• _Document extract_:
⁂

Standing on the Shoulders of Giants
When I first moved back from The Dark Side to the world of Java, I was astonished at the vibrant software ecosystem that had grown up around Sun's baby. When I left the Java world at the end of the 20th century, the JDK 1.2 JARs were pretty-much all I knew.
Cut to 2005 and The Apache Project has gone ballistic, churning out libraries for just-about everything and an industry-standard servlet container. There are more app servers, JDBC drivers, XML parsers and webapp frameworks than be conceived by a sane mind, and SourceForge is hosting literally thousands more useful Java projects.
Some of the projects we all take for granted in the Java world represent many thousands of development and testing hours. Truly we stand on the shoulders of giants when our own projects succeed thanks to their hard work and generosity.
Some projects more than others really make Java development a pleasure, and hence I'm calling them out for the inaugural Millhouse Group SotSoG Awards (actual prize is nothing except a warm fuzzy feeling for those involved...)
- The Spring Framework - Still the defacto IoC framework of choice, but that's really just the tip of the iceberg...
- Apache Maven - Yes, it enforces a standard project layout. And that's the way I like it.

⁂

[Extracted data entries]
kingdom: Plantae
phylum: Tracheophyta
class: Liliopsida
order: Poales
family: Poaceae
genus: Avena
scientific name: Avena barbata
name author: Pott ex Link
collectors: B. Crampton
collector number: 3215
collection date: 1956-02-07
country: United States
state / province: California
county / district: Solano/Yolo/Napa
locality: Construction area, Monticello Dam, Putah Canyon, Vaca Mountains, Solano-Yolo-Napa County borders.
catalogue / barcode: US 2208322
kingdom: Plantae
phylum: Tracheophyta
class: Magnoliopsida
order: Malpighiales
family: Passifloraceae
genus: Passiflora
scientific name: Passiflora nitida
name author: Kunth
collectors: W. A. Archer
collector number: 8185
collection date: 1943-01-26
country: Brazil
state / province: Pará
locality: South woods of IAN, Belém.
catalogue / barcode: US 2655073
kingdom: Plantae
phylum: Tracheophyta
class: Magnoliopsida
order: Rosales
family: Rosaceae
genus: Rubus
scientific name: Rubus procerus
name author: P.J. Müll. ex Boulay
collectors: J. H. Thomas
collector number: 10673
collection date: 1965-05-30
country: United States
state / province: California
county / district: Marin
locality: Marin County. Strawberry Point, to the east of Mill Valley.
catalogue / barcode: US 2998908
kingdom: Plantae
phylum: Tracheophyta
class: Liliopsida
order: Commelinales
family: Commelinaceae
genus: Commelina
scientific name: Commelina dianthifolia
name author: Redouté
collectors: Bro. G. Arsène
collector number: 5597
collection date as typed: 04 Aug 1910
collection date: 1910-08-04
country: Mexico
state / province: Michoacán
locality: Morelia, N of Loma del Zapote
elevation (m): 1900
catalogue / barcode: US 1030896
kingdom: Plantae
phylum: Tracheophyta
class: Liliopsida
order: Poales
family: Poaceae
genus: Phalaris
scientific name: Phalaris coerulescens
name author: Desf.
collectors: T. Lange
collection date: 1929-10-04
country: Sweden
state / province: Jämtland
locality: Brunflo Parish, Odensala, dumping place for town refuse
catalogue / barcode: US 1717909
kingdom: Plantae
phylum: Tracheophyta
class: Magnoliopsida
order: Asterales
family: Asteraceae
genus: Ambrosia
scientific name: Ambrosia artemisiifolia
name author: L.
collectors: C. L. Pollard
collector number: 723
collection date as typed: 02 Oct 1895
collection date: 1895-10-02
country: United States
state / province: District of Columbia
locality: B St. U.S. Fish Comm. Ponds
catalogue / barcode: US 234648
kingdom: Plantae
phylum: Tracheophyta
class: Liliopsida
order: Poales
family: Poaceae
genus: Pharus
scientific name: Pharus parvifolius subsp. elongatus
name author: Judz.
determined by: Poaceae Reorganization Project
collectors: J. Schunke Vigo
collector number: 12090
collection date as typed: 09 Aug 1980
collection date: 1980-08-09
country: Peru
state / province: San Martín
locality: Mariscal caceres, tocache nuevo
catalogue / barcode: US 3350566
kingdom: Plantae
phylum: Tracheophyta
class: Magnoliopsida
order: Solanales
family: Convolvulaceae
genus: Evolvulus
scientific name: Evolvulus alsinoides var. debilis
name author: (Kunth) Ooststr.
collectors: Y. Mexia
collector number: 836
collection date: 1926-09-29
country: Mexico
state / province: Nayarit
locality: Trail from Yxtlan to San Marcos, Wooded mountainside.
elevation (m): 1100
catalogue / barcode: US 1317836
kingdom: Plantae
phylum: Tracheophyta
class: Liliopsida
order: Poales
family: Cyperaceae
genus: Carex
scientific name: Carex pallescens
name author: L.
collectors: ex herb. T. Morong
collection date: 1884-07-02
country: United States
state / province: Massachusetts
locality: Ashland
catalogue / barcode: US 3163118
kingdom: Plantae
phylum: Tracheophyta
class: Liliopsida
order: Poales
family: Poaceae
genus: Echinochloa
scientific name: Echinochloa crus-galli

⁂

• _Exercise_:
Answer these questions about the Java ecosystem post:
1. Whose JARs were pretty-much all the writer knew when leaving the Java world?
2. In what year does the post say The Apache Project had gone ballistic?
3. Which project does the post call the defacto IoC framework of choice?

• _Final answer_:
1. The JDK 1.2 JARs.
2. 2005.
3. The Spring Framework.